8. Momentum shouldn’t be taken lightly: People talk a lot about momentum in tournament fishing, and as much as I want to call it rubbish, it’s hard to argue that there’s not something to the importance of momentum.
Anglers often go on hot streaks and win or place highly in several tournaments in a row. This year’s Classic was a case in point. After struggling for the past few years, Alabama pro Chris Lane started 2012 with a January victory in a Bass Pro Shops Bassmaster Open event in Florida. Lane’s next entry resulted in his Classic victory, a $500,000 payday and inestimable rewards in the form of sponsorships and endorsements. I’m not betting against him during this year’s Elite Series.

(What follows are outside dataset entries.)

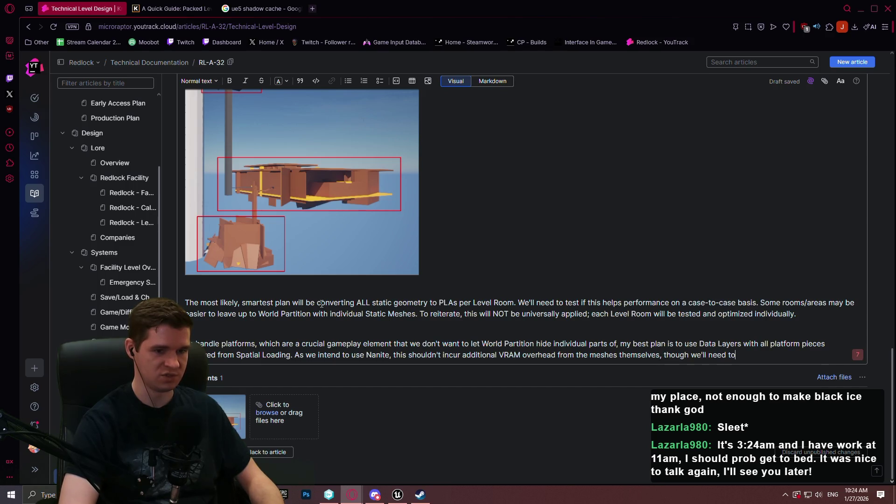
{"action": "type", "text": " be concious o"}
{"action": "key", "text": "BackSpace"}
{"action": "key", "text": "BackSpace"}
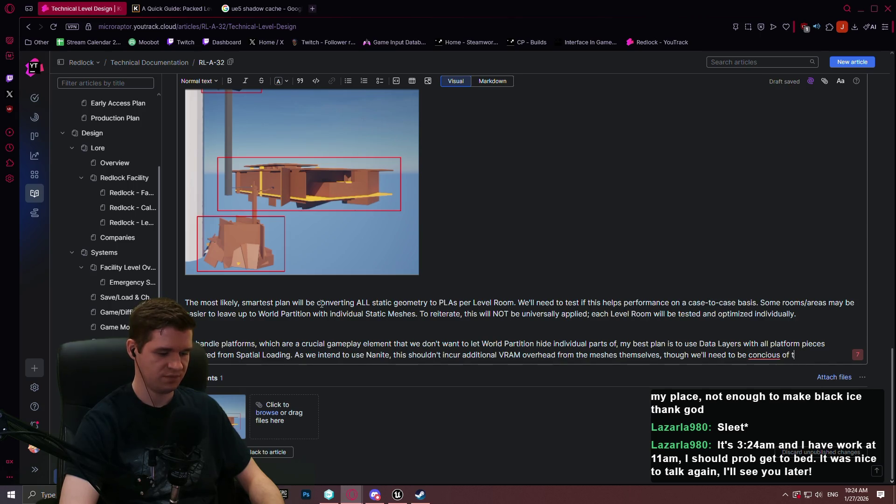
{"action": "type", "text": "exture usage."}
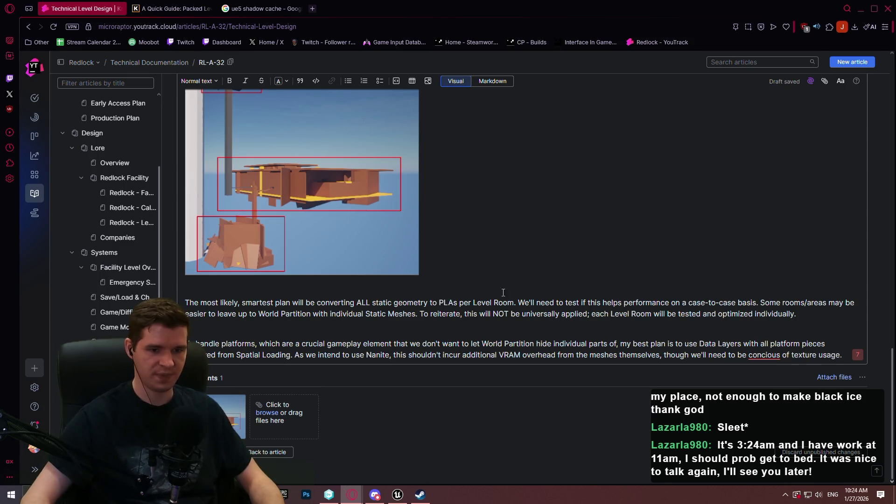
Correct the misspelled 'concious' to 'conscious' using the spellcheck suggestion
{"action": "right_click", "coordinate": [769, 355]}
{"action": "left_click", "coordinate": [777, 373]}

9. Bassmaster.com covers the Classic like stink on fish guts: In the interest of full disclosure, I worked on the Bassmaster.com team at this year’s Classic. But if you watched any of the website’s coverage of the Classic, you should agree that my opinion isn’t the result of bias. There isn’t another sport that has better web-based coverage. From on-the-water photos to on-the-water live blogs, from BASSCam videos to behind-the-scenes coverage of the web team’s “War Room,” the coverage allowed fans at home to see nearly everything of consequence that happened at the 42nd Classic. One of my friends had planned to attend the event in Shreveport but was forced to cancel at the last minute. But as he told me after the event, “I don’t think I would’ve seen near as much in person as I did from my couch.”
10. There’s nothing like the Bassmaster Classic Every time I attend the Classic, I’m reminded how special it is for any fan of pro bass fishing. Truly, there’s nothing like it. The energy in the arena for the final weigh-in always makes the hair on my arms and neck stand at attention.